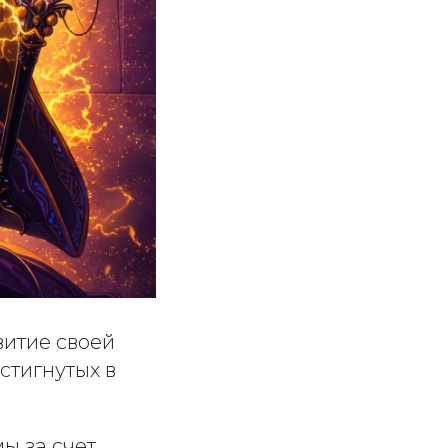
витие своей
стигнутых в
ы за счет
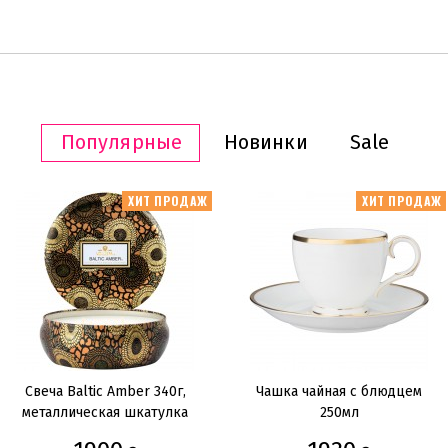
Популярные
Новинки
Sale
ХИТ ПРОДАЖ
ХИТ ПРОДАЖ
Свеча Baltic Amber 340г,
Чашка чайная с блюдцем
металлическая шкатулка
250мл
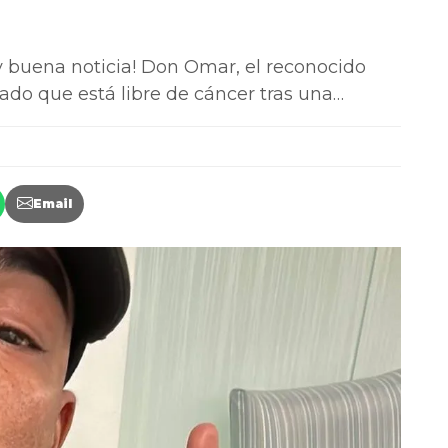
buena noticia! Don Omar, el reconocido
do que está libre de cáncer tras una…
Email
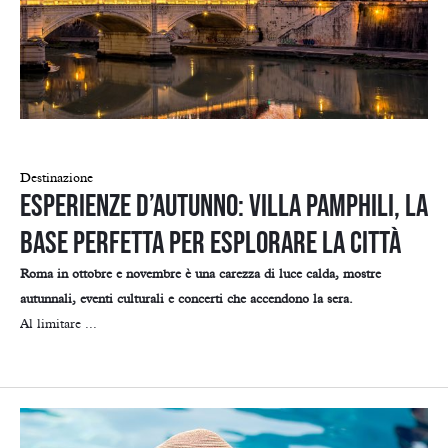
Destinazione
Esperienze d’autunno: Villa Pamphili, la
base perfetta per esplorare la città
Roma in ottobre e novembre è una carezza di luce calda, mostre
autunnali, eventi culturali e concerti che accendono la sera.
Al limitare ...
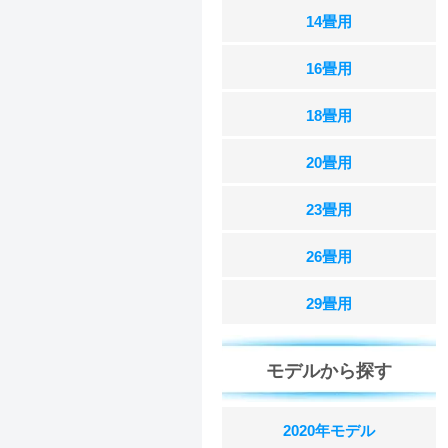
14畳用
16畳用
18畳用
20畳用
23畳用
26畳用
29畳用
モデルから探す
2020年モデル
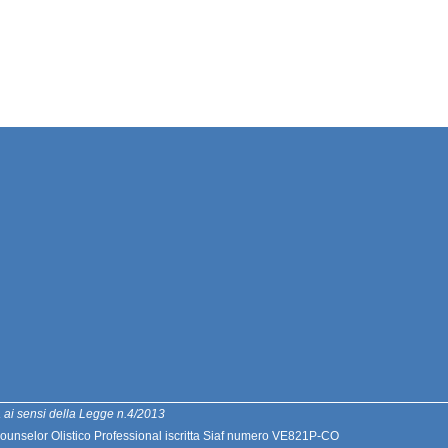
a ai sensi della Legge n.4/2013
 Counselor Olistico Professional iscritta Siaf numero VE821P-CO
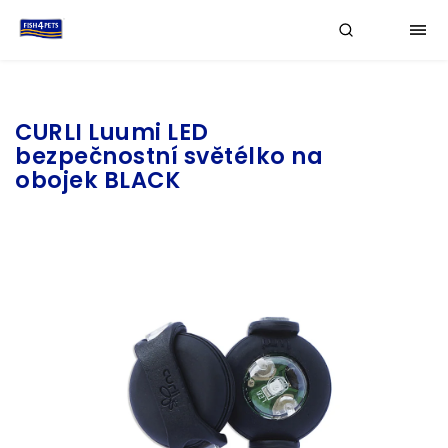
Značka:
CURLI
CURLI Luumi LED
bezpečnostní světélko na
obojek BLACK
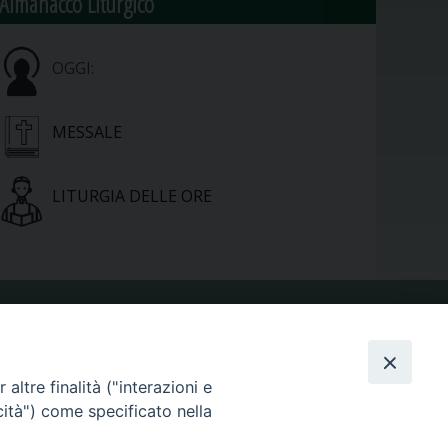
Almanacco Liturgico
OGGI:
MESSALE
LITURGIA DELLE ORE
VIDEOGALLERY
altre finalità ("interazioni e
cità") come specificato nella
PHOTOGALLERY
...
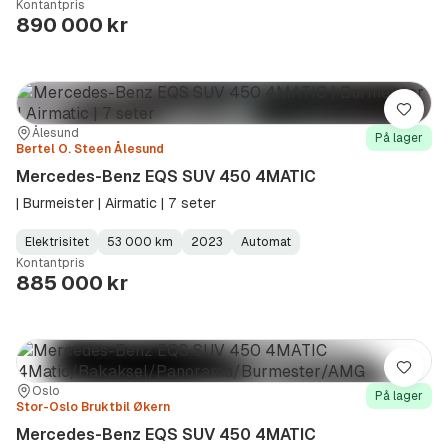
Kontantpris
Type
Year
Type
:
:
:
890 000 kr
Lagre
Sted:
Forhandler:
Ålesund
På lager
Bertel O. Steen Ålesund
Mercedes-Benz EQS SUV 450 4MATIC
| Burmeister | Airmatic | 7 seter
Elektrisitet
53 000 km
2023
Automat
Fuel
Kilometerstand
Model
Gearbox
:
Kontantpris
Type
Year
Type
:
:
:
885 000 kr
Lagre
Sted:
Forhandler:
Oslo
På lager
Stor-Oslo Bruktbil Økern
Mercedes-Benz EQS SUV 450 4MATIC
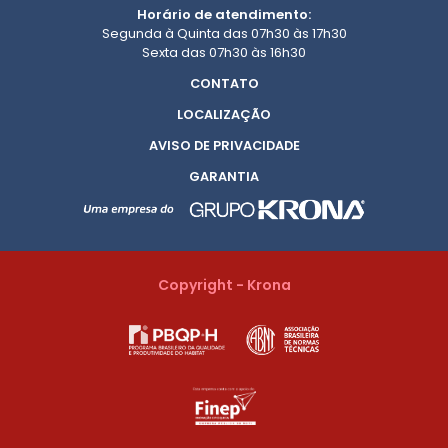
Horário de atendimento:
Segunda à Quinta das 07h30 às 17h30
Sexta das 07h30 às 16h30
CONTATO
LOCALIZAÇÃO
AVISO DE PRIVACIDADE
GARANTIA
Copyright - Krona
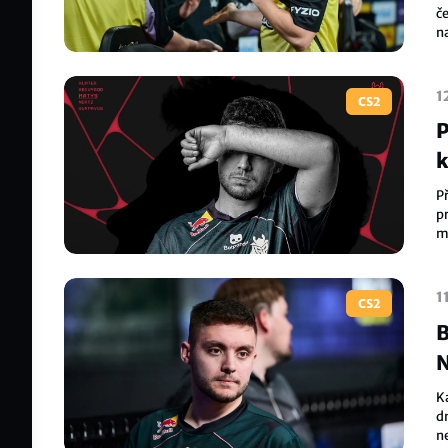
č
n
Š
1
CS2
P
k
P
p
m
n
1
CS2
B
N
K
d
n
--
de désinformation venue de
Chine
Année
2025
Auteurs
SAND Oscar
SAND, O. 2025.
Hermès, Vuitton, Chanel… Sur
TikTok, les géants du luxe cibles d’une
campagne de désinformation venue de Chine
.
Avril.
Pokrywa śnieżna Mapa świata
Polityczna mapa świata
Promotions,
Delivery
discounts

**Exercise goal**: Copy out, in full, each line of the entries above that contains the word "désinformation".

**Your response**:
de désinformation venue de
campagne de désinformation venue de Chine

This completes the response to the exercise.